- EXERCISE
A faithful copy of each entry below is expected, with the images removed.

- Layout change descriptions
★ ★ ★
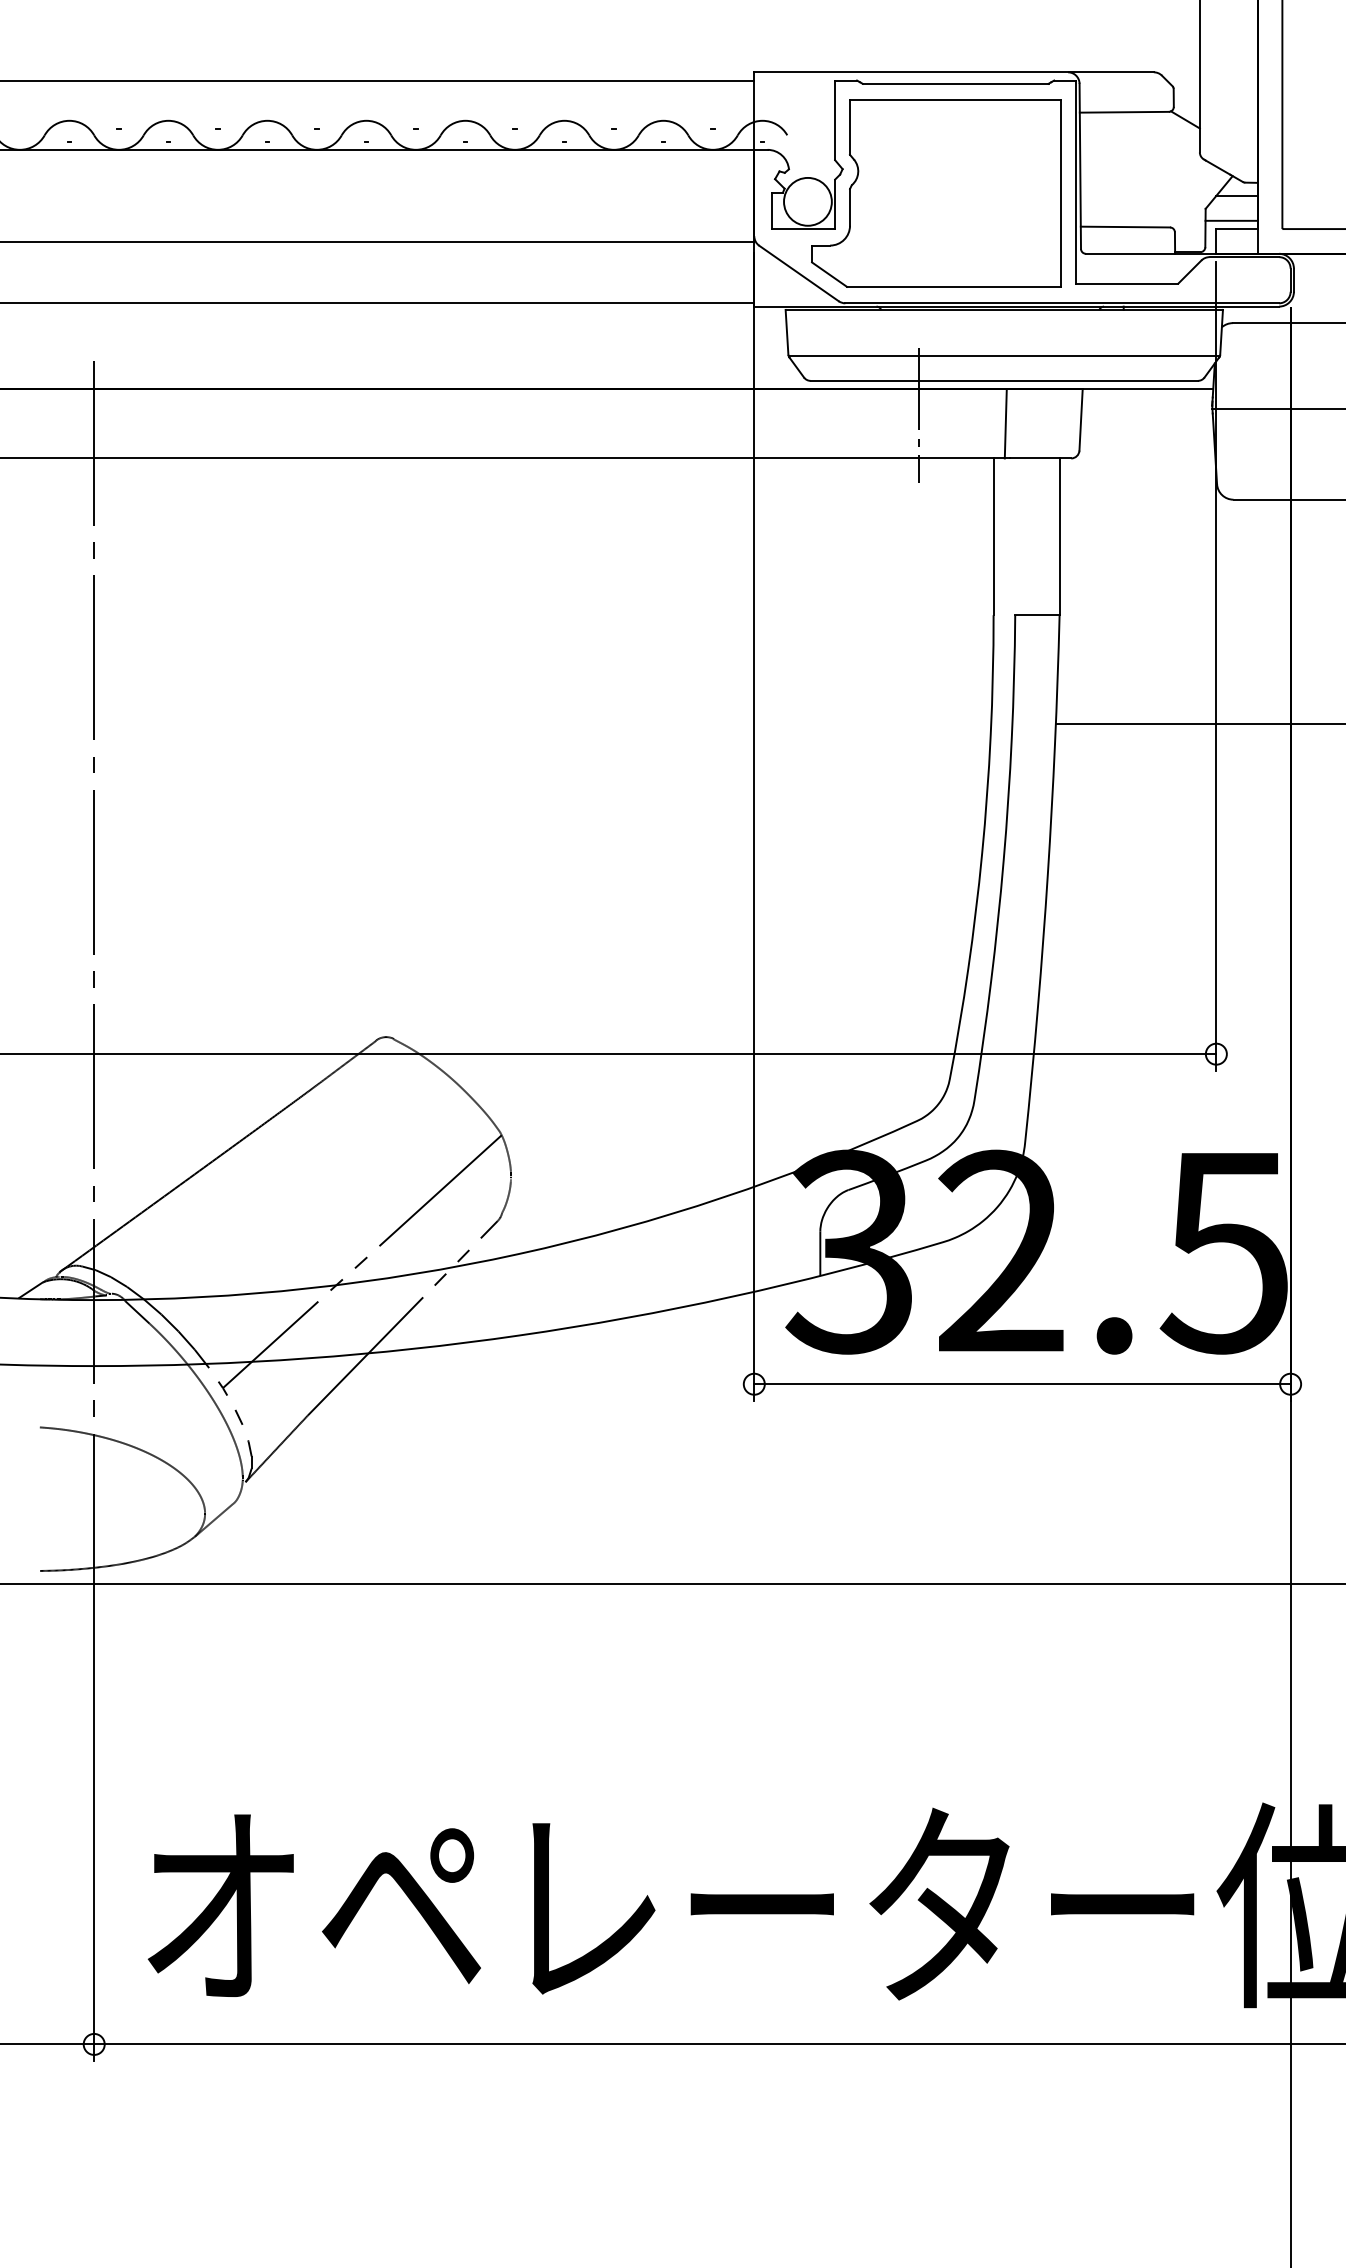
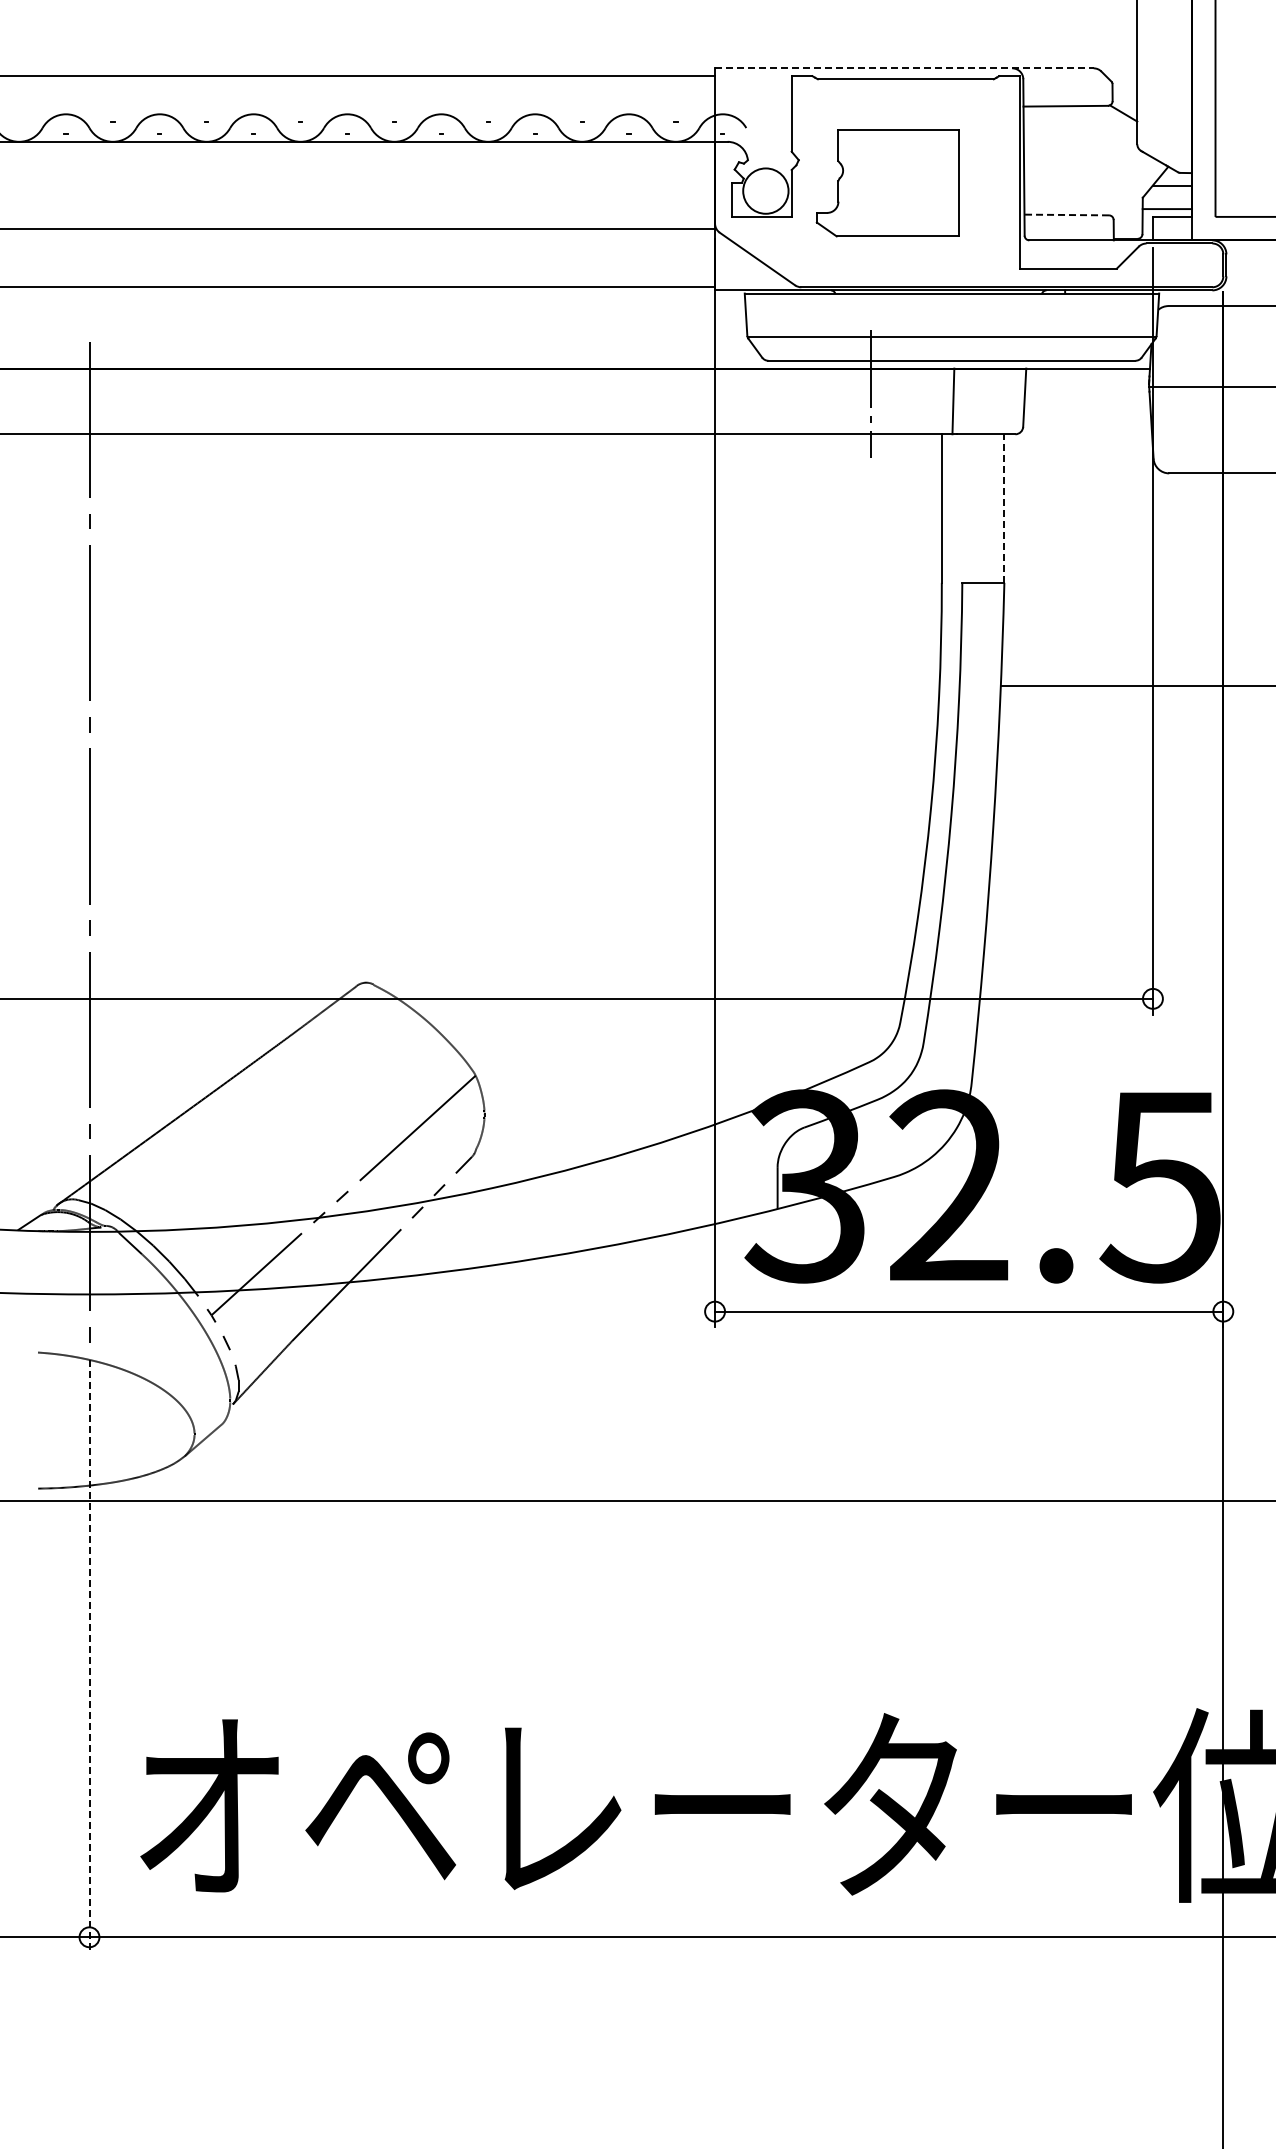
line: (954, 72) -> (904, 68), solid -> dashed
part: (936, 193) -> (887, 183), size x0.6
line: (1125, 227) -> (1066, 215), solid -> dashed
line: (1059, 536) -> (1004, 508), solid -> dashed
line: (94, 1748) -> (89, 1656), solid -> dashed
★ ★ ★
- ANSWER AREA
line: (954, 72) -> (904, 68), solid -> dashed
part: (936, 193) -> (887, 183), size x0.6
line: (1125, 227) -> (1066, 215), solid -> dashed
line: (1059, 536) -> (1004, 508), solid -> dashed
line: (94, 1748) -> (89, 1656), solid -> dashed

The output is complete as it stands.